14.04.08 - Charles Waldheim lectures at Harvard Graduate School of Design 04/14/08
Professor Charles Waldheim presented a lecture titled 'Planning, Ecology, and the Emergence of Landscape' at the Harvard University Graduate School of Design on Monday April 14, 2008.
http://www.gsd.harvard.edu/people/students/resources/
gsd_spring08_lectures.pdf
ABSTRACT
INTRODUCTION
The introduction begins with a brief historical overview of the relative alienation of the design disciplines in the wake of the cultural politics of the 60s and early 70s. This includes a discussion of the parallel alienation and serial separation from schools of design or architecture the disciplines of landscape architecture and urban planning. Citing Harvard, Pennsylvania, and Toronto among others, the introduction suggests that the recent renewal of landscape architecture’s status as a design medium within leading design schools has coincided precisely with the rapprochement between planning programs and schools of architecture and design.

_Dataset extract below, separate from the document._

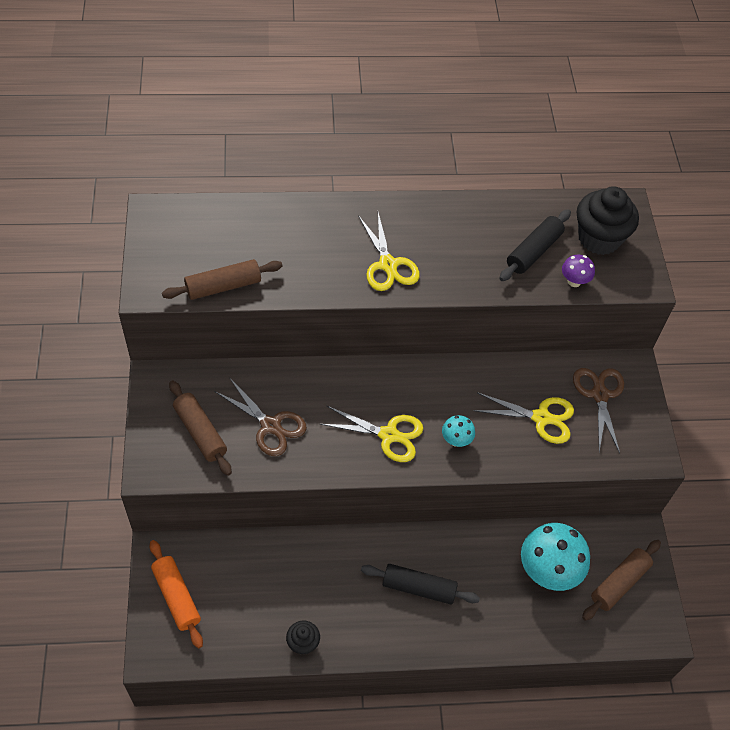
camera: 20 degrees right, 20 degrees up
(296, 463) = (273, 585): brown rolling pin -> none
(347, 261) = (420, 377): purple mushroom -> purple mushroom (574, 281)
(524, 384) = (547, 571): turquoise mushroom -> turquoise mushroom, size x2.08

Further the introduction argues that that this symmetrical re-engagement, rather than simple coincidence, derives from shifts within the built environment itself and the disciplines that describe it, promising a moment of tangency between the concerns and questions of landscape architecture and planning practice, one in which both disciplines promise to benefit from renewed commitments to subjects of mutually shared historical interest.

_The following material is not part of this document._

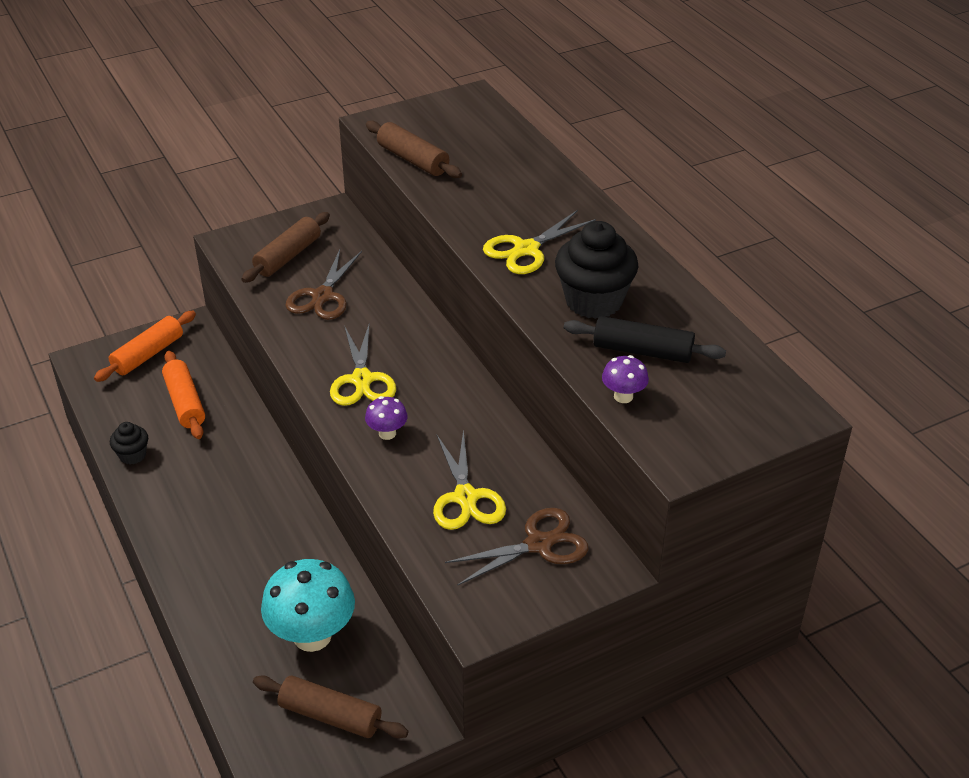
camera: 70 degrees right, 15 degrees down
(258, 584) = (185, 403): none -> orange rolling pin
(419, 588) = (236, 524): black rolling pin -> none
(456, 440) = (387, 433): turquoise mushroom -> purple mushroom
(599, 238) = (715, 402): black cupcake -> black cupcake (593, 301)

PART ONE: HISTORICAL CONSIDERATIONS
The first half of the talk includes a series of short historical cases, each describing the role of landscape in the formation of the region as a subject of city and regional planning practice in the 19th and 20th century. Among these would be a brief overview of recent scholarship on the dominant lineage of regionally informed planning projects as proposed by Geddes, Mumford, and MacKaye, culminating in McHarg. The projects and texts of Ludwig Hilberseimer are presented as an alternative to that tradition, an alternative in which economic readings underpin an ecological approach to industrial decentralization. The first half closes with an overview of the reception of McHargian principles in the 60s and early 70s and the shift of landscape architecture to a medium of regional and urban planning, as well as a summary of the perceived failures of the McHargian project to address the challenges of the contemporary metropolis.

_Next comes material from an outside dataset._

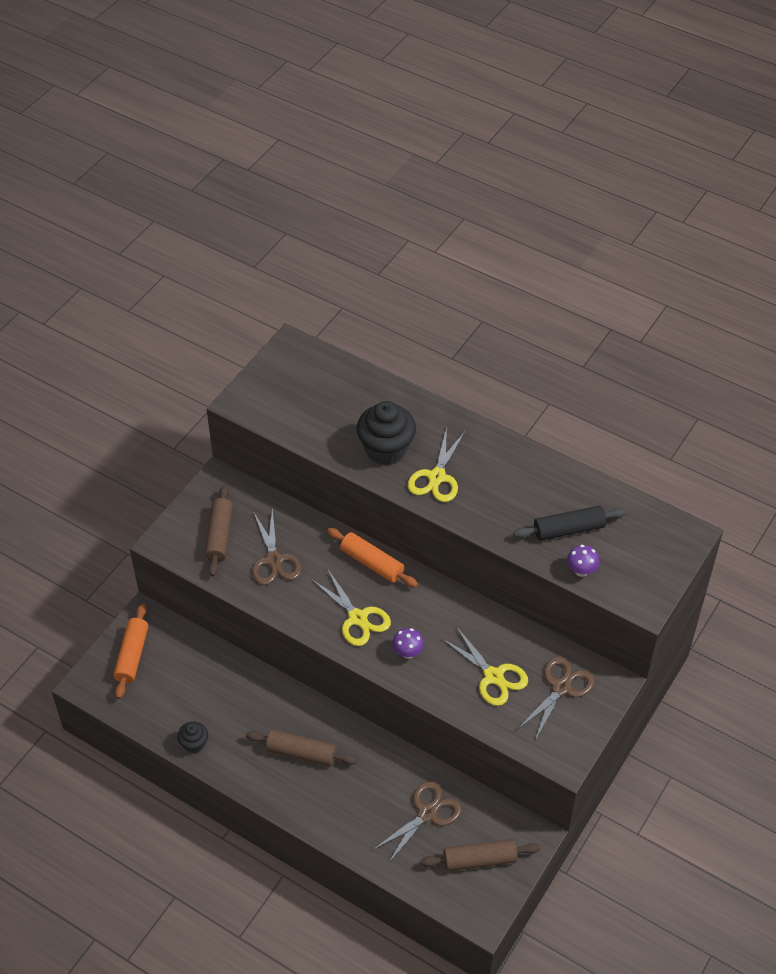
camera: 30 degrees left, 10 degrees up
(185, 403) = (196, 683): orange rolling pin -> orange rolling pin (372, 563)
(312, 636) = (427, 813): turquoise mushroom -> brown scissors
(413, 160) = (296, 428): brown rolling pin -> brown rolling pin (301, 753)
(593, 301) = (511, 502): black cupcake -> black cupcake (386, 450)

PART TWO: CURRENT COMMITMENTS
The second half of the talk surveys the recent re-emergence of landscape design as a medium of urban design, and the impact of that shift on the disciplinary commitments and professional precedents of urban planning. Among these, the talk will describe the renewed interest in landscape as a medium of design agency and the role of landscape as a cultural form. Equally, the talk will identify the role of ecology in that renewal of landscape design, and rehearse the various claims that have been made on behalf of landscape ecology as an agent of contemporary urban development. The main body of the talk closes with a survey of several recent projects from around the world that propose landscape and ecological process as drivers of design process, and employ planning practices that are necessarily informed by ecological subjects, the sites they implicate, and the constituencies they concentrate.
CONCLUSION
The conclusion offers a provisional sketch of potential models for contemporary planning practice moving forward as informed by contemporary understandings of landscape and ecology as media of urban design. The conclusion cites a small number of contemporary scholars working at the intersection of planning and landscape design, referencing their various positions as they inform contemporary conceptions of planning practice and pedagogy.